Drôles de Paluches.

pensez bibi

Fidèle aux #lundidesblogs, me voilà faisant mes habituelles singeries en proposant une courte fiction pour une troisième tentative d’écriture. 

*

Enfermé dans cette chambre avec le poste de radio pour seul compagnon, je suis resté éveillé toute cette dernière nuit à vouloir composer un court récit, une nouvelle brève, une toute petite fable. Pourtant envahi de fragments d’histoires et de débuts de fictions, je n’ai pas réussi à en écrire un seul mot. Toujours bougon et impatient dans ce petit matin, je me gratte encore la tête, à la recherche d’une première phrase.

Pour me donner le change, je jette un coup d’œil à la chambre. Dans un des coins de la pièce, une imposante armoire fermée à clé offre des veines douces, biffées en de nombreux endroits. Plus en retrait, dans une sombre alcôve, il y a un lavabo à la bonde fêlée et un miroir que j’évite de regarder.

La raideur de mon dos, mon immobilité dans la nuit m’ont poussé à me lever de ma chaise. Je tourne dans la chambre, vieux lion dans sa cage, seulement attiré par un gros papillon qui volette et se cogne sans cesse contre les murs et les carreaux de la fenêtre. Je tends ma main vers l’espagnolette et, d’une poussée vigoureuse, je repousse les volets. L’air sent la fraîche herbe coupée et apporte des bouffées de parfum des jacinthes  qui courent le long  des murs du Château. A ma gauche, le jardin s’étend à perte de vue.
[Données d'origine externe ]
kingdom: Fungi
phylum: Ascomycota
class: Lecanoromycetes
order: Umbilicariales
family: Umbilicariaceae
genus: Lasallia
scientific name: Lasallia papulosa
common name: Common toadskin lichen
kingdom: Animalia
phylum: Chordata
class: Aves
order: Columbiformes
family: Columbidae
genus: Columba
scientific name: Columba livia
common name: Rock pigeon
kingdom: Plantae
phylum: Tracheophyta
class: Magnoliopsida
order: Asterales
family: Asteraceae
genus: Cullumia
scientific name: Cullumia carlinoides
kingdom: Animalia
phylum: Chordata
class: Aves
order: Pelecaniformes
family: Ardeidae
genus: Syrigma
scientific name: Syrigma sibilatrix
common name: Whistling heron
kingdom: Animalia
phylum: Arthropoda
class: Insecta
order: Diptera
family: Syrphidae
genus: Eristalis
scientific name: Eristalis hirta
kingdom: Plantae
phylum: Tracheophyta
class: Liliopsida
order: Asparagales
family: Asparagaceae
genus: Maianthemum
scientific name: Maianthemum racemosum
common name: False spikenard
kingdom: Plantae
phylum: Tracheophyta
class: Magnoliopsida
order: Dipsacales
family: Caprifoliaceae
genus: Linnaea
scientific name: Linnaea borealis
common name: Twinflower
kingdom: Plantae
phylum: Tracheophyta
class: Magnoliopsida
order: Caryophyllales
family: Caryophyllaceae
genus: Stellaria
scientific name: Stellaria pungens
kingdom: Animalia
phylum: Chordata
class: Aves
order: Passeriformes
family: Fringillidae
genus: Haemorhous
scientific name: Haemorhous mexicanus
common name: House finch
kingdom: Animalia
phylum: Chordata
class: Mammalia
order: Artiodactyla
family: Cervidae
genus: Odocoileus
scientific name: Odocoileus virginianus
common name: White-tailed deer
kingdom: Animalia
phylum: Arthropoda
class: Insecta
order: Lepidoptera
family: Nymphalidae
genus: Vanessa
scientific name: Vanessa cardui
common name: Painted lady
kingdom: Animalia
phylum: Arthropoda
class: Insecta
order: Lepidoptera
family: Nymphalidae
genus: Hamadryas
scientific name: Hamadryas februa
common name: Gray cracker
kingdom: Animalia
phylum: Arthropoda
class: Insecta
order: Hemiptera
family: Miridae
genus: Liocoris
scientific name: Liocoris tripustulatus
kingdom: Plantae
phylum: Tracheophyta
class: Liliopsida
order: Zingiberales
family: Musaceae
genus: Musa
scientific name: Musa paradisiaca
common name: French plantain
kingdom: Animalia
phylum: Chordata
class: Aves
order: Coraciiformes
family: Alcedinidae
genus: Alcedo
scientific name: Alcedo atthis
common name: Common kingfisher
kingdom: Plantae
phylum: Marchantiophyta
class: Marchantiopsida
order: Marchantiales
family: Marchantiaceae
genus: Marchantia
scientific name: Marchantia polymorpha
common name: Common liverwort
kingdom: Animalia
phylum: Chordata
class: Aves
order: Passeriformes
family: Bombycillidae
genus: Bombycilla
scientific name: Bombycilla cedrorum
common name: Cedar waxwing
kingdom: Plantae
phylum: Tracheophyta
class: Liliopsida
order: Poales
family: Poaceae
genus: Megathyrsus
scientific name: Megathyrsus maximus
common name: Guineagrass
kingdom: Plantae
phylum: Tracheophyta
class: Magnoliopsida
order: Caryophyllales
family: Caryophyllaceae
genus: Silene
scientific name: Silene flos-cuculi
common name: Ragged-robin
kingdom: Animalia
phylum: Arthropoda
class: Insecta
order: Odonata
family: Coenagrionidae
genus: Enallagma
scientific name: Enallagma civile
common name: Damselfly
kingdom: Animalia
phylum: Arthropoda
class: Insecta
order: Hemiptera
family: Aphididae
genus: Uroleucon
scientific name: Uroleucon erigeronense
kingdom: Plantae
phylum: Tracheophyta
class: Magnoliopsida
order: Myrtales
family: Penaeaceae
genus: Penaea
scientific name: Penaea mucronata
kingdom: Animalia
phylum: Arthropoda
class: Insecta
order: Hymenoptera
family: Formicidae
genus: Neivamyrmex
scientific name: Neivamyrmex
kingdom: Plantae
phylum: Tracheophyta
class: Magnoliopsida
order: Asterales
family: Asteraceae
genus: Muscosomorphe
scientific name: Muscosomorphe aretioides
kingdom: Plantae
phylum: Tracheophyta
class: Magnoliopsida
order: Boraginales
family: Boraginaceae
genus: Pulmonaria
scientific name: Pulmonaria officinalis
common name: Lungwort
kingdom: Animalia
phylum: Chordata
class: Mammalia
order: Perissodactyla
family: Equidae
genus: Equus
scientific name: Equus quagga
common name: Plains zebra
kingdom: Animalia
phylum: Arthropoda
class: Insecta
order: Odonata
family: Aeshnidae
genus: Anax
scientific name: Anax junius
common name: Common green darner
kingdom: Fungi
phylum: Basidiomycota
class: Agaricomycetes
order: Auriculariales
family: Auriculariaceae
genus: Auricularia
Un court instant, je suspends mes sombres pensées et mon inquiétude.

Revenu dans la pièce, j’augmente le son de mon poste de radio sur le Requiem de Mozart qui correspond bien à mon humeur du moment. Je me demande alors, réchauffé par ce brillant soleil de printemps, si je ne dois pas abandonner toute idée d’écrire des Nouvelles, des histoires bien fagotées, des récits impeccables. Au bilan de mes dernières heures, j’ai été repris par mes démangeaisons habituelles et je n’ai pas pu me concentrer. Je sens mon enthousiasme me porter ailleurs : ne devrais-je pas essayer de rapporter les événements de ma vie par écrit, d’en faire une Confession, d’y mettre toutes mes forces ?

Une Autobiographie, c’est ça la bonne idée.

Une autobiographie : implacable, incertaine.

Émerveillé par ma découverte et mon projet soudain, je me penche à nouveau sur le rebord de la fenêtre, yeux grands-ouverts sur les parterres colorés du Château. Je n’ai pas encore pris garde à la brutale interruption du programme musical. Je ne décide d’y prêter l’oreille qu’à l’instant où le Commentateur à la voix grave donne la parole au Chef des Armées.

« Soldats, éructe le Généralissime, je compte sur votre soutien, sur vos cartouches et vos cartouchières, sur vos canons et canonnières. Je compte sur vous pour l’attraper, l’étriper, le passer à la trappe ! »

Suit aussitôt une seconde interview, toute aussi importante et solennelle. L’affaire dont il s’agit est sérieuse. C’est le Premier Ministre en personne qui vient seconder le Grand Officier sur les ondes. Il insiste sur la fuite et la dangerosité de Manu, un Singe évadé du Zoo de Romans avant d’énumérer toutes les précautions à prendre.

« Nos Services sont en alerte rouge. Les populations ne doivent pas paniquer. Soyez-en persuadés, il ne nous échappera pas ! »

Avant que le programme musical ne reprenne ses droits, le Rédacteur en Chef y va, lui aussi, d’un court éditorial, rappelant les antécédents de Manu-le-Singe, son échappée belle, sa spectaculaire évasion. Je décide d’éteindre le poste, de revenir à ma table de travail. Je me gratte toujours la tête me demandant par quel bout commencer mon Autobiographie. Pendant que ma question reste en suspens, mes mains aux paumes charnues commencent à me démanger, froissant au passage des bouts de pages, tambourinant avec les crayons à papier. Tout cela est plutôt bon signe.

Mes yeux fixent étrangement le ballet de ma main : les mots arrivent, les vannes s’ouvrent, mon travail commence. Je me jette alors sans discernement sur les pages vierges empilées sur le bureau. D’une main pleine d’une vigueur nouvelle, j’écris le début fiévreux de ma Confession. Ma patte velue trace furieusement la phrase d’entame et délivre mes premiers éléments biographiques.

«Manu.  Je m’appelle Manu et je suis né au Zoo de Romans».